The Birmingham, Ala., banking company created wealth management teams consisting of private bankers, trust officers, brokers, and business development officers. Clients are assigned to a relationship manager, who in turn refers the client to other members of the team for specific services.
SouthTrust concluded that its wealth management business was suffering from a "silo" mentality, said Richard S. White Jr., an executive vice president in charge of the capital management group. "We came to the conclusion that if we joined forces we could work more effectively with our customers," he said.
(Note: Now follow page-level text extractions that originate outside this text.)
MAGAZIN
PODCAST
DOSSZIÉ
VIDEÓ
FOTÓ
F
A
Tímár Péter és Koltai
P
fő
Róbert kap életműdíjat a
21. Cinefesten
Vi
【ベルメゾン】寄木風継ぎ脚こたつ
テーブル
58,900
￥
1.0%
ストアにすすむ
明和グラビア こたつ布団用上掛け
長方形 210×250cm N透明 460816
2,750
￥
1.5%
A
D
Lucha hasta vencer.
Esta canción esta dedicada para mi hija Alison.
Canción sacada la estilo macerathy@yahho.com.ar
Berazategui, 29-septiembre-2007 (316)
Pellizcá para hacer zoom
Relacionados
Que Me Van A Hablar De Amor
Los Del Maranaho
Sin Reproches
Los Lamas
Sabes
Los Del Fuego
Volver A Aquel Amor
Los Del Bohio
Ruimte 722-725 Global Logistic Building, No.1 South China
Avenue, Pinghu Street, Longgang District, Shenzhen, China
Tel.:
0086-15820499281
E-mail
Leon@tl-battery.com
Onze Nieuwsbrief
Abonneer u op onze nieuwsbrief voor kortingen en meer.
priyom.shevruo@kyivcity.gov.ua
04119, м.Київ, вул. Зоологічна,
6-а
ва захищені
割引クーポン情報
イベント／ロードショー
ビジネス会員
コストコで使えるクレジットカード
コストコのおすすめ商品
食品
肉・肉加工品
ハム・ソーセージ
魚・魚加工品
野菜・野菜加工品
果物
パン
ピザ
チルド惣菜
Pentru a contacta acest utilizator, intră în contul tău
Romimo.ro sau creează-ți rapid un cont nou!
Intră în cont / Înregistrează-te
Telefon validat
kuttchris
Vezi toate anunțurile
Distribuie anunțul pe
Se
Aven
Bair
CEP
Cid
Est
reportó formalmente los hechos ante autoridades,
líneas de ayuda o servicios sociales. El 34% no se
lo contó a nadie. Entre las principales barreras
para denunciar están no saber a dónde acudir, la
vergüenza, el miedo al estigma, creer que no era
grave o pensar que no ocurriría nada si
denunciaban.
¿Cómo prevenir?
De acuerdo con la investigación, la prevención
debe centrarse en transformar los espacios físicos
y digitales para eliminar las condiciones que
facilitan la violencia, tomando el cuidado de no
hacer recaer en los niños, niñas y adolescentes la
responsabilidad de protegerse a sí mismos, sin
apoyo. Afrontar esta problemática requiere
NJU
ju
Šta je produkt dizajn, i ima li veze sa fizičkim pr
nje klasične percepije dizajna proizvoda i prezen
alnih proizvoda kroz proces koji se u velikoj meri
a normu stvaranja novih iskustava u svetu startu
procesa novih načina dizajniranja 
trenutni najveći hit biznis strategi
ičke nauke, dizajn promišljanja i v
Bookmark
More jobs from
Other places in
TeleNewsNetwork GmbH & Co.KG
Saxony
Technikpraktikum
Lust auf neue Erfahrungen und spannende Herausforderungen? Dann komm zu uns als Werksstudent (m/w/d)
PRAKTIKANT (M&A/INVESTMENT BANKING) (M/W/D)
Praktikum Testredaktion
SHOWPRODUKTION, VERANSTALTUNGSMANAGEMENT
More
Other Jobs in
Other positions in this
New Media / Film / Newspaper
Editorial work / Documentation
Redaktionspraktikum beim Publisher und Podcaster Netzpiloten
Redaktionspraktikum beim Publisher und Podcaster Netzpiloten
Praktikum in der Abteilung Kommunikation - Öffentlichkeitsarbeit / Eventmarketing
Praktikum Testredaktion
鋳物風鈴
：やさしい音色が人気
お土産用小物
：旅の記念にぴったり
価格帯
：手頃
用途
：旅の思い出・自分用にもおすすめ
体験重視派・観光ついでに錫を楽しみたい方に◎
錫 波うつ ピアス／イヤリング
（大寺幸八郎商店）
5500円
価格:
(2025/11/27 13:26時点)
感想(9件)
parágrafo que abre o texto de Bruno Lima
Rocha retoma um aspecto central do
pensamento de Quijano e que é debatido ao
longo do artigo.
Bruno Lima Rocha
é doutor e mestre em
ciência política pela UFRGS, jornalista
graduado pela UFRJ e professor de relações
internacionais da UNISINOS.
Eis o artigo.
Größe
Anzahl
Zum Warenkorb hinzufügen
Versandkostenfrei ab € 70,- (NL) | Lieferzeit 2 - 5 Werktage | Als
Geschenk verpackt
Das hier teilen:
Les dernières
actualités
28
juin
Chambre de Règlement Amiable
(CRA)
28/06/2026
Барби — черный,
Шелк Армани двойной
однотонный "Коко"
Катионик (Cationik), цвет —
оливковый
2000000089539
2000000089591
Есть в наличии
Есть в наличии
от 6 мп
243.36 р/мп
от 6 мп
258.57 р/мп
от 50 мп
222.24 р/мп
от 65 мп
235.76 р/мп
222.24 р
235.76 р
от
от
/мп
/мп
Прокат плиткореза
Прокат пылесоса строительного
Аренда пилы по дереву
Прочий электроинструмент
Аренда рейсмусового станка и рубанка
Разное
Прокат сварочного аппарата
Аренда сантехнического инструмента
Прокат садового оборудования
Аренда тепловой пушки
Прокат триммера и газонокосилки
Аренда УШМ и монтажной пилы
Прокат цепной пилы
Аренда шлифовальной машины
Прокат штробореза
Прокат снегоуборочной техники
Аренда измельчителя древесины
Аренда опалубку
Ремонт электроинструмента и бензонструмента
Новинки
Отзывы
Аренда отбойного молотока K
The company has established four wealth management teams in Birmingham and two in Atlanta, and is rolling out the structure across the rest of its region over the next six months, Mr. White said.
The exact composition of the teams, as well as which bank customers get assigned to one, will vary by location, he said. Some teams will focus on special groups, such as medical professionals, business owners, or people who have inherited wealth.
He estimated that roughly 5% to 10% of the bank's clients would eventually be assigned to the teams. The new structure will help SouthTrust capitalize on people whose wealth is growing, such as newly wealthy entrepreneurs and baby boomers who are inheriting money, Mr. White said. The program might also increase customer awareness of areas such as the bank's full-service brokerage, he said.
Many banking companies - including Bank One Corp. of Chicago, Citigroup Inc. of New York, and Sanwa Bank of California - have combined private banking, trust, and brokerage into one unit.
Such a structure increases product awareness across bank departments and helps bankers identify customer needs, said Deborah Hornberger, a principal of the San Francisco consulting firm Hornberger & Associates.
But a team that always works together is less effective than one that a relationship manager assembles for a particular customer, she said. Relationship managers faced with a prefab team tend to refer clients to people outside the team, Ms. Hornberger said.
Mr. White said one advantage of SouthTrust's defined teams is that they will have adjacent offices, facilitating referrals.
The company had already taken a step toward combining its wealth-market businesses late last year, he said. That is when it merged the marketing efforts and financial reporting of the private banking and trust departments. SouthTrust is "seriously looking" for additional ways to operate and meet compliance requirements more efficiently, Mr. White said.